Premier Blaine Higgs repeated his hope for drive-thru voting stations during a press conference Monday after meeting with the province’s lieutenant governor to request a dissolution of the legislature, sparking an election.

It would be an alternative to traditional polling stations where “people drive up, have their IDs and everything,” he said, adding that because of the pandemic, it’s time to “think out of the box.”

To reduce the potential for further transmissions of the coronavirus, Higgs promised no hand-delivered brochures or flyers would be left on people’s doorsteps.

Elections New Brunswick is encouraging electors to “flatten the election curve” by asking those casting a ballot to be mindful of at-risk populations by wearing face masks, following markings, and respecting physical-distancing rules at polling stations.

Each polling station will be staffed with two new positions: an additional constable responsible for controlling the number of people inside each location, and reminding electors to wear masks and follow markings; and a cleaner who will be tasked with disinfecting high-touch surfaces and objects, including writing instruments.

Electors won’t be kicked out for not wearing mask

Electors are also being encouraged to take advantage of early voting options to minimize the risk of crowds and long line ups on election day.

For electors who are mobility-challenged, Poffenroth said arrangements will be made to take a ballot box to people’s cars. This is not equivalent to drive-thru voting, she said.

“It’s not something we can do a large amount of, because we have a limited amount of staff, but that is an option that could be presented to someone that doesn’t want to wear a mask,” Poffenroth said.

Poffenroth confirmed electors will not be asked to leave polling stations if they do not wear a face mask. “No elector will be denied their constitutional right to vote because they refuse to wear a mask.”

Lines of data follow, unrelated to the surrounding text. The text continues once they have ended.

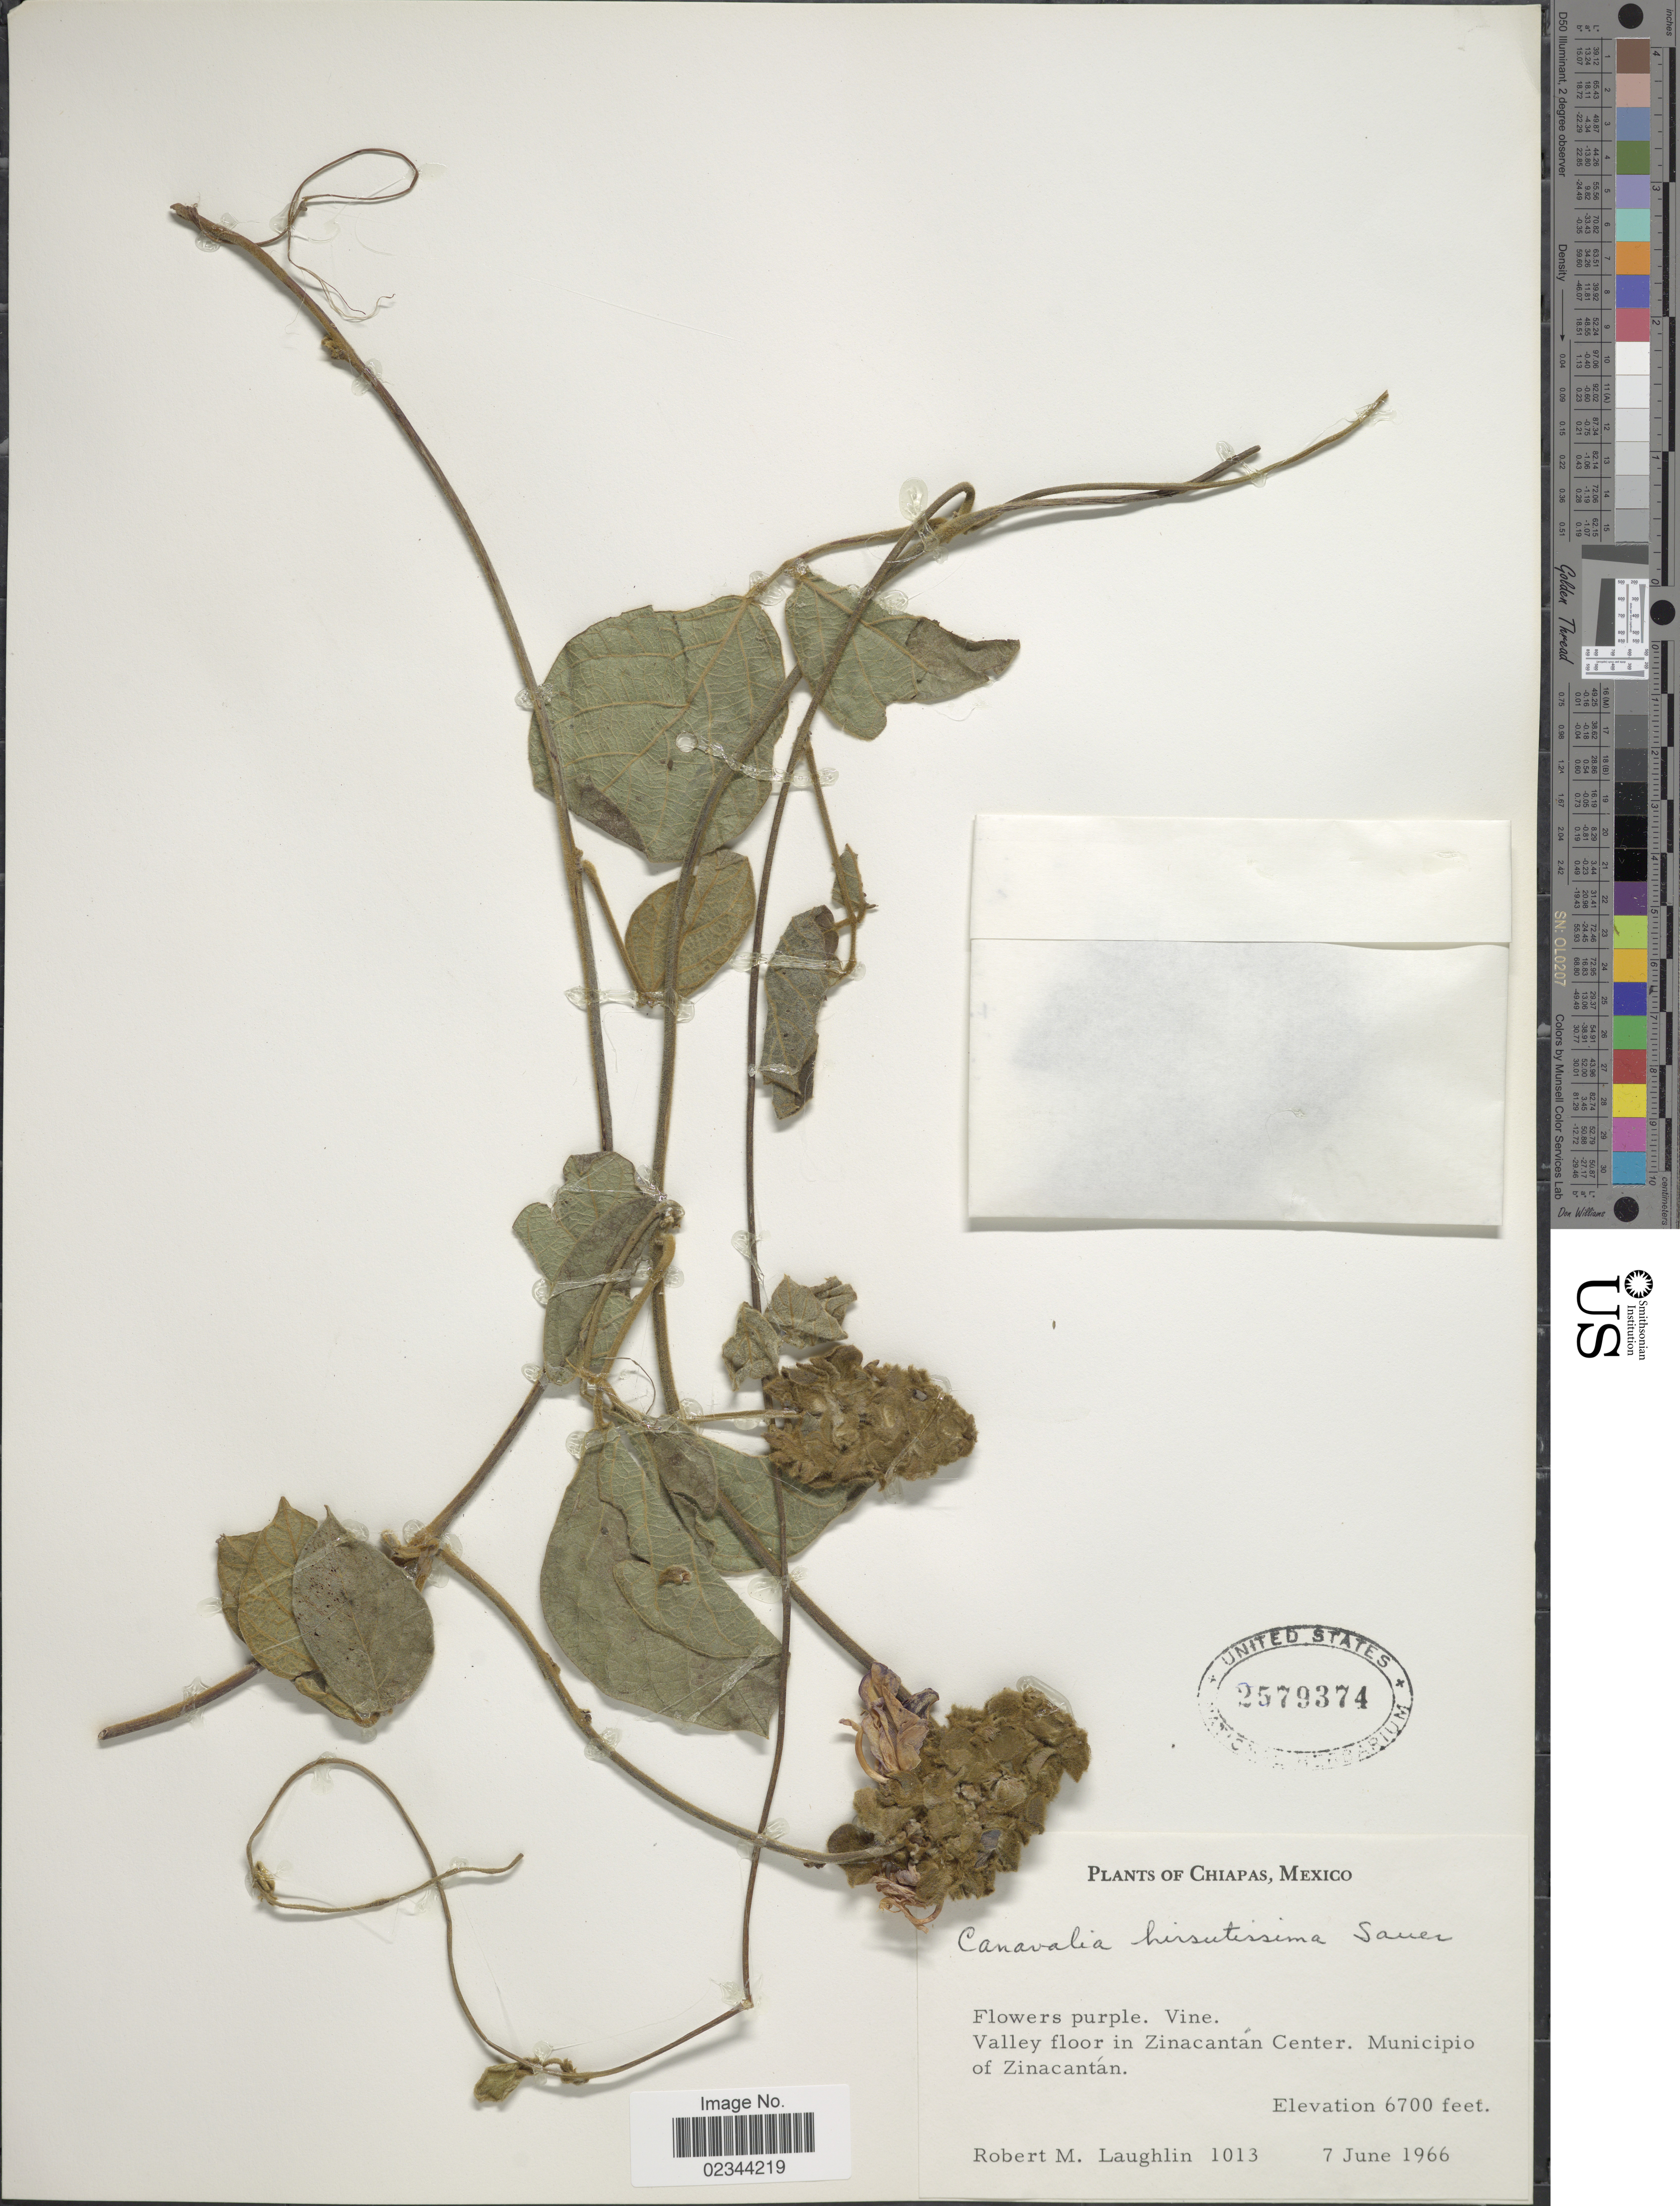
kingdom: Plantae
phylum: Tracheophyta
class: Magnoliopsida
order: Fabales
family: Fabaceae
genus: Canavalia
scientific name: Canavalia hirsutissima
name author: Sauer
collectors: R. M. Laughlin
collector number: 1013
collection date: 1966-06-07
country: Mexico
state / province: Chiapas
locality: Valley floor in Zinacantan Center. Municipio of Zinacantan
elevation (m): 2042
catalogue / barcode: US 2579374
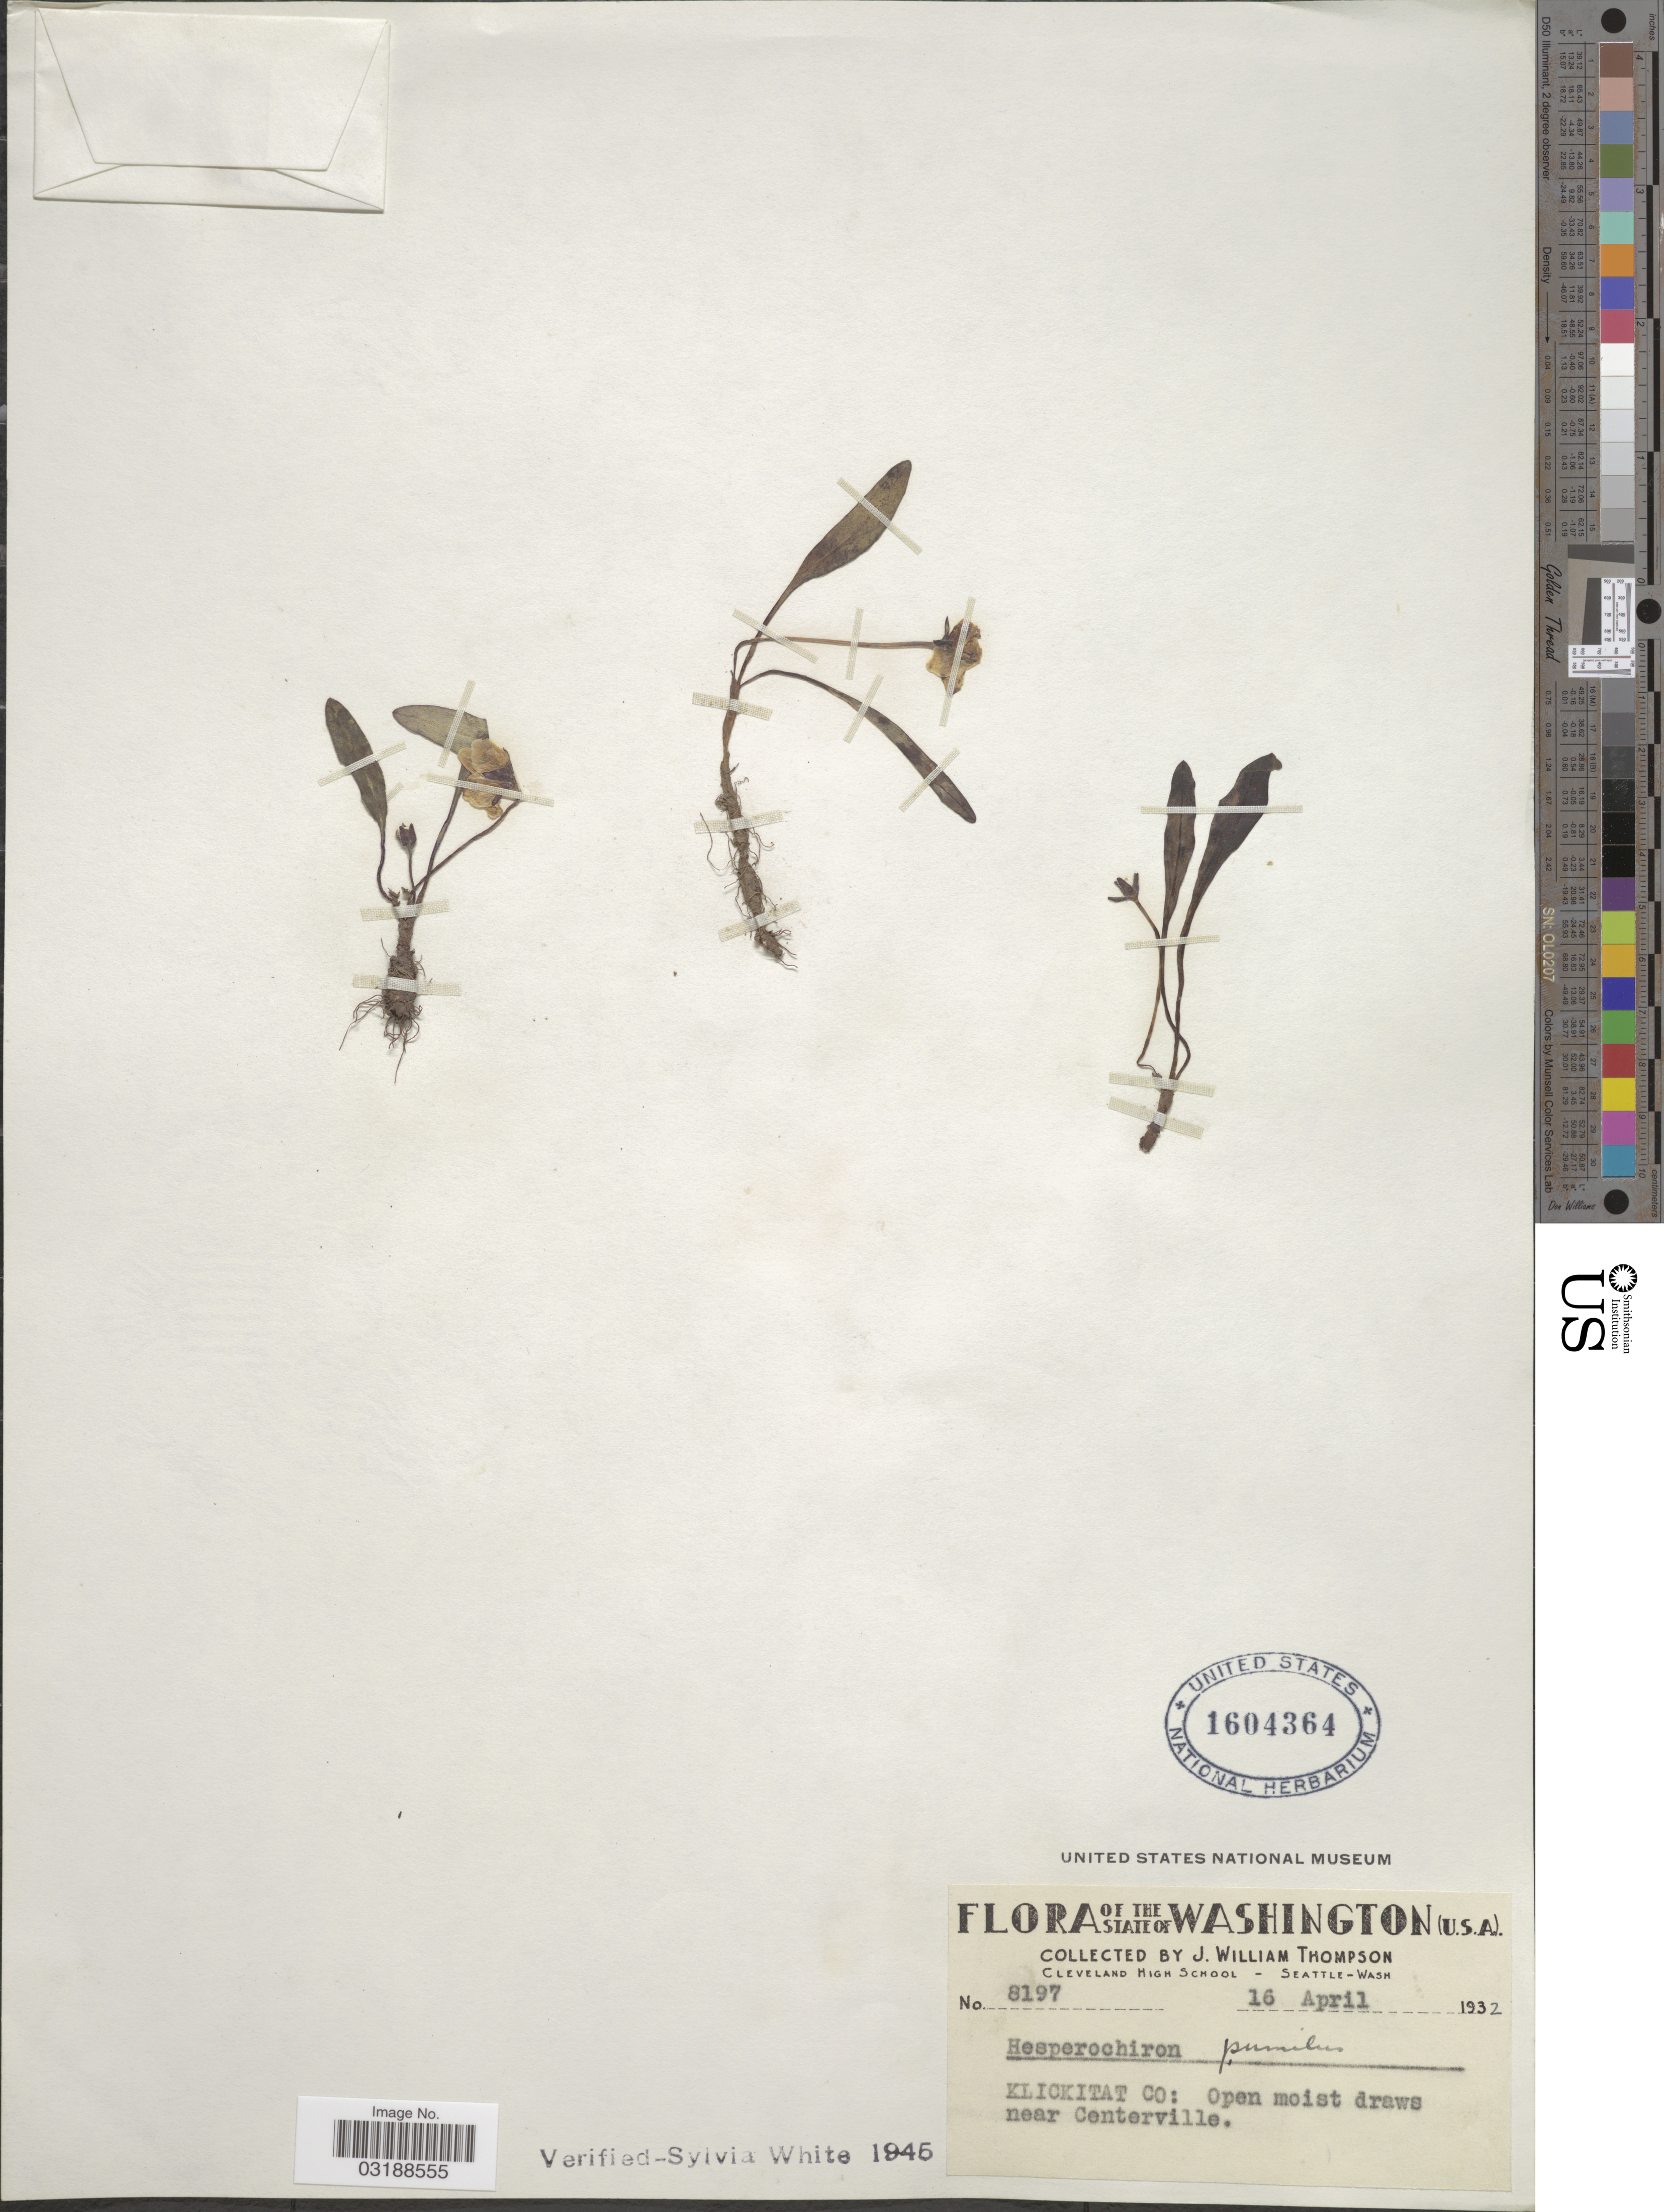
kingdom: Plantae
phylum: Tracheophyta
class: Magnoliopsida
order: Boraginales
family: Hydrophyllaceae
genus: Hesperochiron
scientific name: Hesperochiron pumilus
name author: (Griseb.) Porter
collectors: J. W. Thompson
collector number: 8197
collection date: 1932-04-16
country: United States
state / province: Washington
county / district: Klickitat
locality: Klickitat Co: Open moist draws near Centerville.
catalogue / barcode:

Elections Canada, the non-partisan agency tasked with administering federal elections and referendums, put together a working group back in May to mitigate the public health risks of a pandemic-timed election.

A voter uses an electronic voting machine to cast their ballot in the New Brunswick provincial election at a voting station in Dieppe, N.B., on Sept. 24, 2018.
A voter uses an electronic voting machine to cast their ballot in the New Brunswick provincial election at a voting station in Dieppe, N.B., on Sept. 24, 2018.

The federal agency is also limited in the number of changes it can make legislative changes to the Canada Elections Act. Changing the use of seemingly mundane objects, such as providing pencils in voting stations, would require new legislation because federal law stipulates those pencils must be there.

Shifting from in-person to mail-in ballots for a federal election would also require new legislation.

But in New Brunswick, mail-in voting will be an option next month.

Ballots sent through the mail must be returned to the returning office from which they were issued no later than 8 p.m. local time on election day.

Telephone voting will also be piloted in the province for members of vulnerable populations unable to leave their homes.

Elections New Brunswick says it is confident it has secured more than enough personal protective equipment, including face masks, gloves and shields, for its workers to safely administer an election during a public health pandemic.

Poffenroth said the next challenge ahead for the agency is recruitment.

“Our workers tend to be in the older, more vulnerable group so that may prove a challenge,” she told HuffPost. She said she remains hopeful other New Brunswickers will step up and apply for the paid jobs.